This quote is from Helen’s blog. It’s fairly safe to say that majority of us who have an Egnlish name as our first name may have/had experinced the similar questions at an event in the US. I was asked a few times just the other day at a company dinner cruise event in San Francisco.
- Vida? Is that your real name?
- Vida? That doesn’t sound Chinese?
- Very nice meeting you Vida. Does Vida mean anything in Chinese? I know it means life in Spanish.
- My pleasrue meeting you Vida. Do you have a Chinese name?
What are they looking for here? They are looking for something, which is marked with a sticker of “Made in China”. Whoever has read Helen’s blog of “My Real Name” will feel the pain of a Chinese woman struggling for a self – identity as an immigrant in the US. Who is she? Is she an American? Is she a Chinese?
I am not going to get into the issue of the search for an immigrant identity in the US. Instead, I wanted to take a close look at what Helen said was the third identity of “mankind”.
This is a very powerful notion: that we can transcend our ethical background into a universal mankind. “Whether we are Chinese, Indian, Russian, Mexican, Italian, or Kenyan, we are all one.”
As I am writing this article, I am gazing at a picture of Helen and Judi (above), which was taken at Startbucks on University Avenue in Palo Alto just one week ago. I am lost in my thought as I am looking at the picture - both Helen and Judi’s image fades away and I see two young Chinese girls with the red scaves around their necks. They were holding the little read Mao’s book and lifting up and down their arms cyring “Long long live Chairman Mao” before they could sit down to start the class. They sat through their early aulthood with the Chinese education system. Now here they are – Helen with her tall decaf mocha and Judi driking a regular latte at a cafe in the United States.
From the red scarf gilrs in China to the sophisicated women in Caifornia, Helen and Judi have gone through the struggles we most of CAEA members went through – we all have developed our own survival strategy for life in the United States.
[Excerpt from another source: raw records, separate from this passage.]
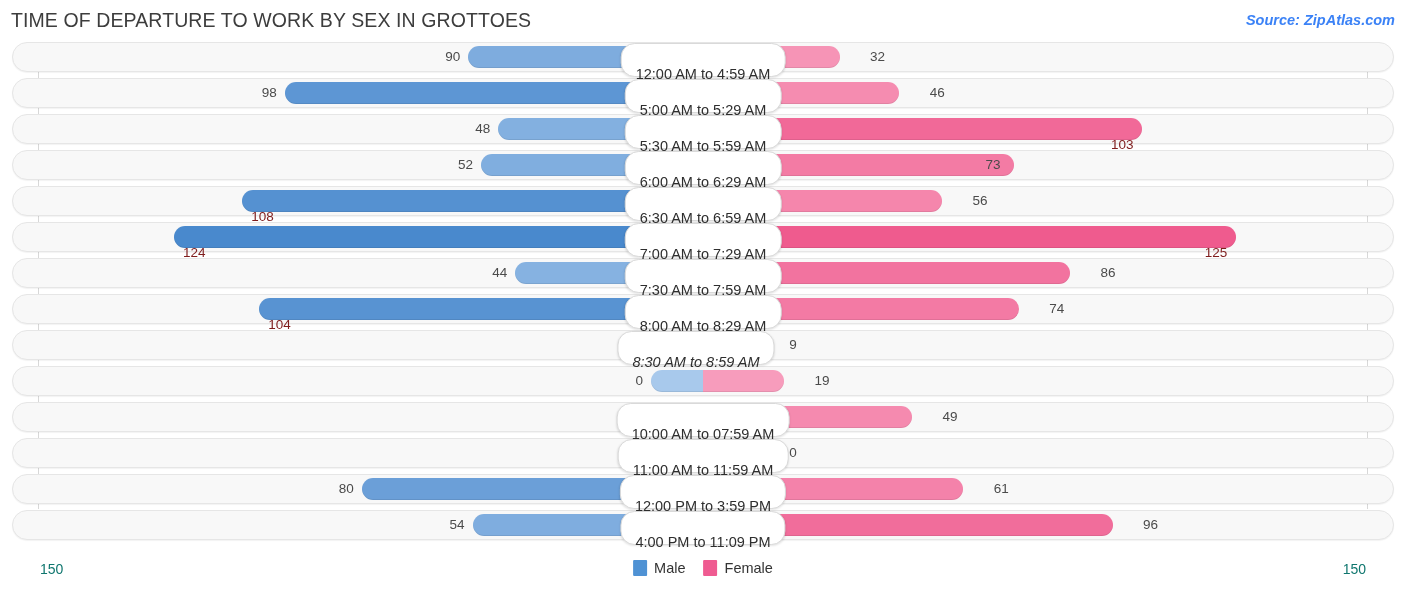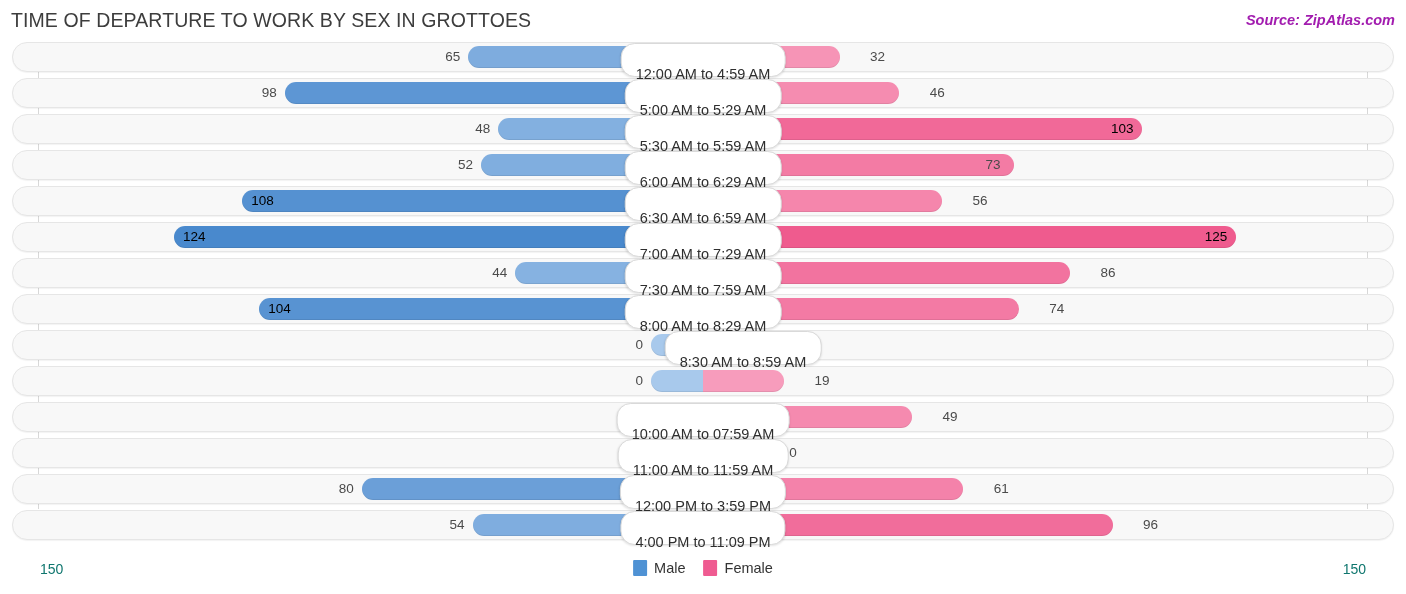--- a/index.html
+++ b/index.html
@@ -38,7 +38,7 @@
     font-size: 14.5px;
     font-style: italic;
     font-weight: bold;
-    color: #a21caf;
+    color: #3b82f6;
     white-space: nowrap;
   }
 

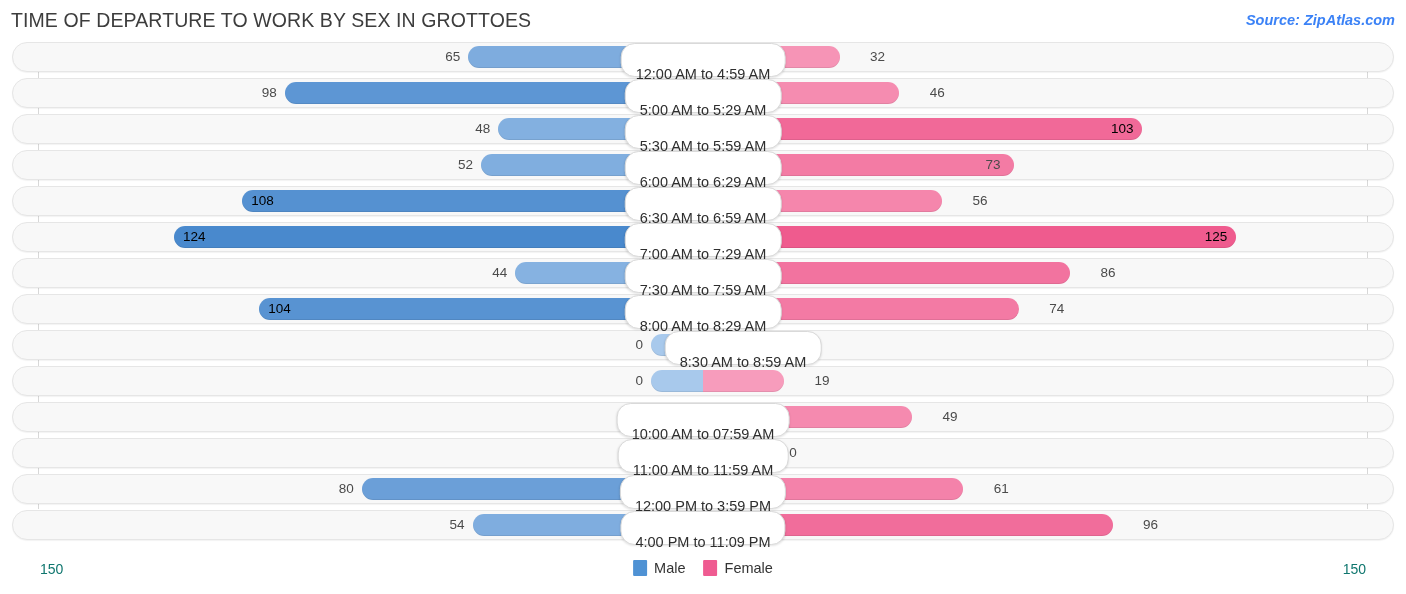--- a/index.html
+++ b/index.html
@@ -194,7 +194,7 @@
         <div class="track"></div>
         <div class="bar bar-male" style="left: 468.333px; width: 234.667px; background: rgb(126, 172, 222);"></div>
         <div class="bar bar-female" style="left: 703px; width: 136.533px; background: rgb(246, 148, 182);"></div>
-        <div class="val val-male" style="left: 402.333px; width: 58px;">65</div>
+        <div class="val val-male" style="left: 402.333px; width: 58px;">90</div>
         <div class="val val-female" style="left: 847.533px; width: 60px;">32</div>
         <div class="pill" style="left: 703px;">12:00 AM to 4:59 AM</div>
       </div>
Therefore, we all changed. We changed ways we don’t even understand sometimes.
In change management, change is defined as “ the window through which the future enters your life.” It’s all around you in many types and shapes. You can bring in about yourself or it can come to you in ways. As the immigrants, it seems we don’t have much choice about how to get around in a foreign country. We have to learn the language, we have to learn how to drive, we have to learn the way of doing business here, we have to learn how the local people live their life…..
Then what? When you look back, you find yoursef falling into a place where which can’t completely be defined as Chinese or American. You are like a mixed drink with its own flavor. You draw strengh from Chinese history and culture but are not bound by it. In order to survive, we took from the US land the things we needed. We adjusted the life in the US enviorment, and it has now become part of who we are, affecting our attitudes toward ourselves.
How many of you have heard of sayings like this – we are not an Amecian in the US and we are not a Chinese in China. Who are we? We are “mankind” as Helen suggested.
“I have a dream that my four children will one day live in a nation where they will not be judged by the color of their skin, but by the content of their character.” - Martin Luther King
Vida,
Thanks for this article. I like the quote from Windflower Institute... I hope we can all draw strength from our history and culture but not bounded by our past. Having been through both worlds, we are much richer! In fact, we have a lot to offer to the world! It's my hope that My Real Name can provide some inspiration for all of us who have gone through the identity search/crisis and rise above it.
Posted by: Helen Wang | Wednesday, January 18, 2006 at 05:09 PM
Hi Vida, thanks for the blog. It's really interesting. I have encountered the same name questions many many times.